Top Fashion & Beauty Stories

Fashion & Beauty Stories for Women and Men

Distressed Makeup and Nails Are Cooler Than Pre-Shredded Denim

I am a self-professed imperfectionist. Perfection, while reaping of much gratification, mostly serves to give me anxiety of the umpteenth "what-if" degree. As someone who can't wear white to an Italian restaurant, I can only hope to achieve pristine perfection in small fleeting quantities. And as such I've convinced myself, "Who needs perfection? It's BORING and UNIMAGINATIVE and what do you even do with it?" I'd much rather Wabi-sabi my way through life, as my ever-growing collection of hand-hewn mugs can attest.

How does this apply to beauty? Yes-ly and muchly! If it can be messed-up, it can be "distressed." (Which is a way more glamorous way to address your creased eye makeup, no?)

I've been on a lazy smoky eye kick recently, but being small of eyes, even a smudge of pencil/kohl liner looks like a bold graphic line. In my efforts to pare that down, I discovered a good way to give the illusion of slept-in smoky liner. Not the smoky eye — the Sleepy Eye™!

The application is so easy you could do it without a mirror. But since we're working in the sight-zone, maybe use a mirror. Just glide a pencil liner all over your lash lines (keeping close) and waterlines. Get it in there.

Now take it off! Swiping with a cotton swab dampened with micellar water in side-to-side motions is best, unless you really want to smoke it the hell up into the crease and above. I won't stop you. Just saying — I'm trying for minimal here.
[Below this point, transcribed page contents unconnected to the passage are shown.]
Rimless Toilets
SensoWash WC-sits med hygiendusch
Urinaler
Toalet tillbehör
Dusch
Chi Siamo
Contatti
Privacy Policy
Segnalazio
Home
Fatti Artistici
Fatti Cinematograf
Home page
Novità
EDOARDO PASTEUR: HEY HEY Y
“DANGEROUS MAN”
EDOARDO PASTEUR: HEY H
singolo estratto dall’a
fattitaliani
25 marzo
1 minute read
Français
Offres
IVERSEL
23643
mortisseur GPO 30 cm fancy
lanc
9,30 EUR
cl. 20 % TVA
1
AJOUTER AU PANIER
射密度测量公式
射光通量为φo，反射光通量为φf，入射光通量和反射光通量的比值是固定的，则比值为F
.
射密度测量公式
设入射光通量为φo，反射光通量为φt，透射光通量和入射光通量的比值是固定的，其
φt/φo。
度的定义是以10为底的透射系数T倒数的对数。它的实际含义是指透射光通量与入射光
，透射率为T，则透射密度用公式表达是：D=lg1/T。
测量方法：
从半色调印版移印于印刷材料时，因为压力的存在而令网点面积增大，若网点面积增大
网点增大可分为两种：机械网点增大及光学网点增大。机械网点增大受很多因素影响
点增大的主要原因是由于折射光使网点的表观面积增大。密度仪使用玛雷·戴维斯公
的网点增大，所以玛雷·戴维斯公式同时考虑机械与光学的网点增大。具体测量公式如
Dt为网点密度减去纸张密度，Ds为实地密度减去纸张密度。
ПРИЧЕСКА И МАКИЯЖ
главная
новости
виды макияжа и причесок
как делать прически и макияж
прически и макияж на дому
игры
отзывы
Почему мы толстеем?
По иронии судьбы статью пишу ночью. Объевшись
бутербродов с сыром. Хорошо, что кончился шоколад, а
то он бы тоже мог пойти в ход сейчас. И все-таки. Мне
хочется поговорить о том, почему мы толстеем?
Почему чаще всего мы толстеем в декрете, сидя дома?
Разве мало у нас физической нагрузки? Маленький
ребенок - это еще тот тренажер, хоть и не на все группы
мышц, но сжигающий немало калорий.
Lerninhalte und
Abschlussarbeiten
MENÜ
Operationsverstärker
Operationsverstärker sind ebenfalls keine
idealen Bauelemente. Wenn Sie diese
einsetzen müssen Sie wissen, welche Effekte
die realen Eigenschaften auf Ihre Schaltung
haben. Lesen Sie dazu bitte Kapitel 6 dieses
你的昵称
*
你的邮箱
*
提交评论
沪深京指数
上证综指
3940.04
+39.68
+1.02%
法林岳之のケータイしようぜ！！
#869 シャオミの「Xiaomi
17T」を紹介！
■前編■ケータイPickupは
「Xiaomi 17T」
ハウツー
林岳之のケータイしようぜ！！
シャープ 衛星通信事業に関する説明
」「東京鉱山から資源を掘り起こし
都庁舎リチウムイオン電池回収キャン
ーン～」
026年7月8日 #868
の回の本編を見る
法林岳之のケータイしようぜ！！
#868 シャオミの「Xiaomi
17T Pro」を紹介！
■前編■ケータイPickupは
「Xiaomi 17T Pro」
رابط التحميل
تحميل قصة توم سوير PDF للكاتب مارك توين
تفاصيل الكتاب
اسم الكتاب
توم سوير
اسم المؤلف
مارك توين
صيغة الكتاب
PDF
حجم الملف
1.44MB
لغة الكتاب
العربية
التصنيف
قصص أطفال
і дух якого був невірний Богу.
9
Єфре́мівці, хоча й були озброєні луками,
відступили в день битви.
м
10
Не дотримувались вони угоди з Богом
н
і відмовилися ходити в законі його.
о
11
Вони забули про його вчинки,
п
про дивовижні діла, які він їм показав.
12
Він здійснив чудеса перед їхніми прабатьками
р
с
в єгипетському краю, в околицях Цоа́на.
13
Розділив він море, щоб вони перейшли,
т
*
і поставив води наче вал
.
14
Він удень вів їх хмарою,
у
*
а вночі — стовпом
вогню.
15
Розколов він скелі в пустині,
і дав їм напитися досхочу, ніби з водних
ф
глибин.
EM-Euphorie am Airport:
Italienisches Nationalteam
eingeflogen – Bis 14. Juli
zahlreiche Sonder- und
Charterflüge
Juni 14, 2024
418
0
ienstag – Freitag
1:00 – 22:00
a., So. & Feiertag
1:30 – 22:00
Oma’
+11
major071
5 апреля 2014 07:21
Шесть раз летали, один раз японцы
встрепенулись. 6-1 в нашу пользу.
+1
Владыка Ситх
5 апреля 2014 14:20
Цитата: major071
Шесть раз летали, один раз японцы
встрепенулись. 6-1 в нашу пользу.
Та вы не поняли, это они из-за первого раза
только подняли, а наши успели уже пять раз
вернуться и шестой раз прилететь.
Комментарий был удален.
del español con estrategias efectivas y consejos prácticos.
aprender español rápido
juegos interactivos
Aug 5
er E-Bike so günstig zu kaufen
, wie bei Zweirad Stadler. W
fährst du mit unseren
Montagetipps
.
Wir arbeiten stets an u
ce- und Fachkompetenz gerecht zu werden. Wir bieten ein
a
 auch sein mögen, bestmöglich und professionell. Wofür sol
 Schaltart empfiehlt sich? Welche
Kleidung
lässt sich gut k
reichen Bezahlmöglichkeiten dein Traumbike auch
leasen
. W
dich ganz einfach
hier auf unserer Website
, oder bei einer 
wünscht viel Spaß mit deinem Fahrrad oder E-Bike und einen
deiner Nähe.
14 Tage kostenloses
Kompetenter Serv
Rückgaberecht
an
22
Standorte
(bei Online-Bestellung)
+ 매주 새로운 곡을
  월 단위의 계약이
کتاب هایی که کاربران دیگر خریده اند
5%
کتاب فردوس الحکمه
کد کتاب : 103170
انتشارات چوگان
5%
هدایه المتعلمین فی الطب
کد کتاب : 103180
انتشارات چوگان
I'd advise NOT to use an oil-based eye-makeup remover because a) it'll get blurry in your eye and b) it makes the whole thing move around way too much post-half-assed removal. You can use the clean end of the cotton swab to neaten it up however you like.

What good is a Sleepy Eye sans slightly gunky mascara? No need to comb out clumps here — just let 'em be, defying every promise for clump-free lashes that a drugstore mascara can boast. If we're being honest here, I suspect that all volume from mascara is just well-behaved clumps anyway.

I've read similar ways of achieving this half-distressed liner look, including applying your liner and then showering. I've tried that, and it never works out how I want it to. This way just lends more control to the end result. I love that it defines my lashes sans the treacherous application and neat finish of tight-lining, PLUS the neat faux-blended effect of a smoky eye. Ahem, pardon me — a Sleepy Eye™.

Oh, but that's not all! Think your eye makeup is the only thing you can distress? You're not thinking messily enough. Your possibly-already-chipping manicure is being neglected when it could be getting the distressed treatment. This is something I also discovered looked cooler than normal upon attempting to fix it.

This works best with a shimmer, glitter or iridescent nail polish formula, since you're degrading the layers to reveal what's underneath. Essie's Starry Starry Night is a perfect pick, since the glitter is all up in an opaque polish, so when you start to remove it with a cotton pad in nail polish remover, the silver glitter really starts to emerge.

It all depends on your swiping technique. I tried concentrating on certain areas of the nail to wear down the color there and reveal the glitter. With two coats of polish to begin with, there's a lot of glitter in this bottle, so a lot of silver specks shone through — way more than when you apply the polish normally.

After I was pleased with the amount of distress, I picked any bits of cotton off my nails and then swiped two coats of topcoat to seal it in.

It looks jarringly undone and possibly outdoes chipped polish in all departments of shitty-looking manicures, but whatever; I quite enjoy the raw, worn, dimensional quality it leaves, like an ombre in a gradient of oops. Bonus perk: it makes the eventual full removal of glitter polish a lot easier.

How do you guys feel about distressed/imperfect beauty looks? Would it work with hair, too, you think?